[Your tasks]:
a - Answer these questions about the OSHA discussion, one line each:
(i) Who posted the entry, and on what date?
(ii) According to the commenter "A student of economics," what would expected fines in equilibrium be if enforcement were 100% effective?
(iii) Whom does the last comment call arguably the world's leading expert on job safety?
b - Please write the next part of the OSHA discussion, picking up after its final sentence.

[Text under study]:

──────────

Addendum: This picture shows how much OSHA has increased American job safety.
Posted by Tyler Cowen on February 6, 2008 at 06:52 AM in Economics | Permalink
Comments
There are at least a couple of possibilities here
1) OSHA fines are low because regulation is working very well
2) OSHA fines are low because government is just looking the other way
Posted by: richard at Feb 6, 2008 7:09:39 AM
This is substandard. The $245B is an estimate, but let's take it as given. Are you implying that the $26B and $245B estimate would remain unchanged if the OSHA disappeared? I think the most likely event is that those numbers would go down. Where's your law of unintended consequences now?
Posted by: MostlyAPragmatist at Feb 6, 2008 7:37:08 AM
Come on, Tyler, you know better than that.
Paying a fine is an off-equilibrium event in the enforcement game. In fact, if enforcement were 100% effective, then the expected fines in equilibrium would be zero. In contrast, wage premiums are paid in equilibrium and reflect the risks that (still) exist in the job.
Making an inference like Bryan's is just plain bad economics.
Posted by: A student of economics at Feb 6, 2008 7:56:18 AM
Sorry people, but your complaints do not much dent. Relative to the size of what it regulates, OSHA has very limited resources. Employers are not living in terror of it. You might say: "the above data show *jobs are really dangerous*. We need a stronger OSHA!" Maybe. You cannot say "OSHA is the major force making for safe jobs or even close to it." In reality it is a minor force. Keep in mind it is Kip Viscusi who made the inference, and he is arguably the world's leading expert on job safety. Bryan Caplan is just the guy presenting Kip's material.

──────────

[Data section]:
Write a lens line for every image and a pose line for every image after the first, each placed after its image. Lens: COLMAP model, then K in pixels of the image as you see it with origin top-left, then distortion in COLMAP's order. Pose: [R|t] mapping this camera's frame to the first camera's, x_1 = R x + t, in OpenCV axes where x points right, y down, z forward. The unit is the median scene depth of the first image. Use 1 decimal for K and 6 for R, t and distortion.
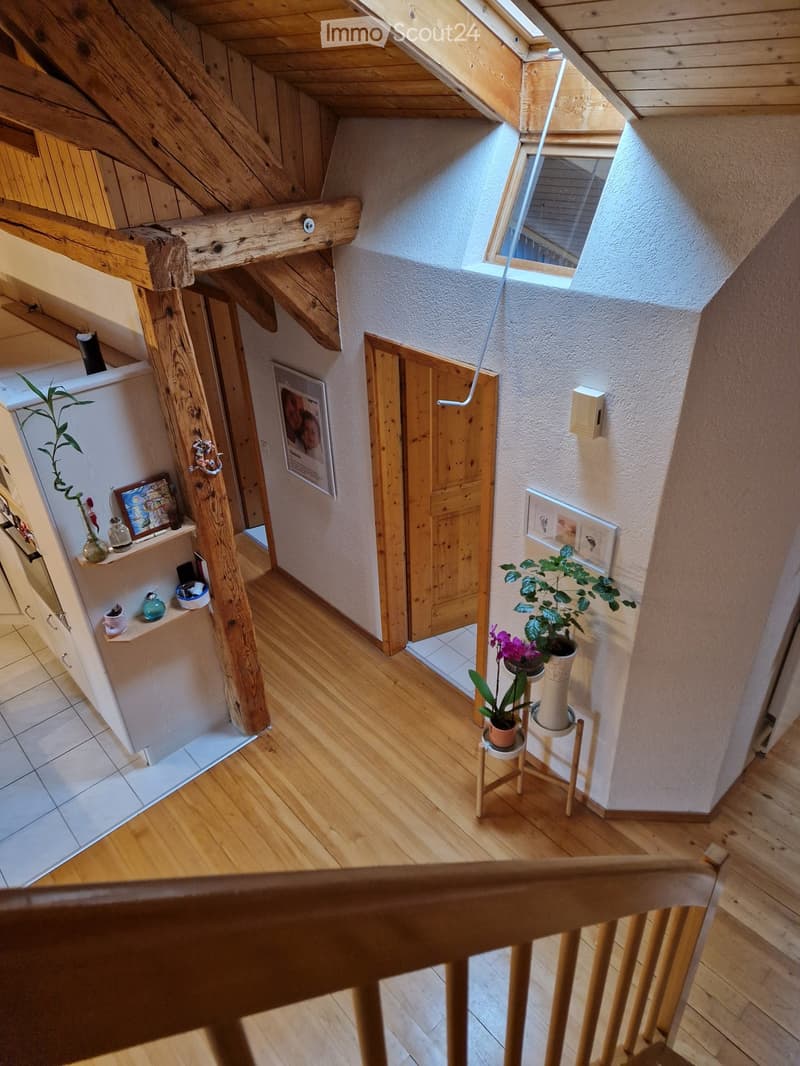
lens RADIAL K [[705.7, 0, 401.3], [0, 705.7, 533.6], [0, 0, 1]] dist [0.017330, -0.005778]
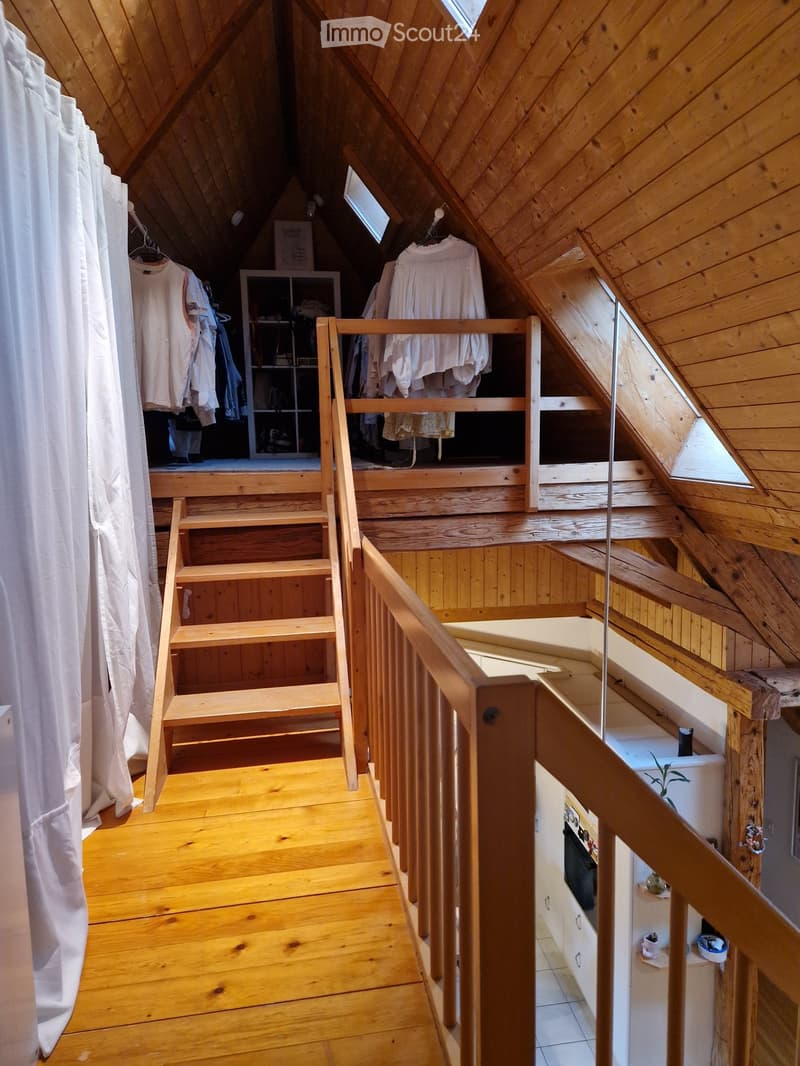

──────────

[Task-by-task results]:
a -
(i) Tyler Cowen, on February 6, 2008.
(ii) Zero.
(iii) Kip Viscusi.

b -
Posted by: Tyler Cowen at Feb 6, 2008 8:13:32 AM
Would be interesting to see the trend over multiple years (and administrations). OSHA and its mining-oriented counterpart MSHA have at different times complained about having their hands tied both in capability to audit and in the size of the penalties available. The $149M could be from a few fines or many, and it could be drastically more or less for 2002 than for other years.
As for unintended consequences, joint enforcement with the EPA might qualify. OSHA and EPA team up on enforcement partly because EPA can assess much higher fines. The simpler system attempting to regulate the more complex system is adopting more complexity in order to address its disadvantage, something its founding law surely never intended. Not sure if that fits, but an employer with a large fine from EPA might think so, and might in turn act in ways intended and unintended.
Posted by: J.Lo at Feb 6, 2008 8:14:28 AM
I've worked in construction and the trades for a while, and not every site I worked cared about safety. However, outside my current situation, those that did care about safety appeared to do so only for fear of OSHA fines.
Posted by: false_cause at Feb 6, 2008 8:20:17 AM
I think the student is right.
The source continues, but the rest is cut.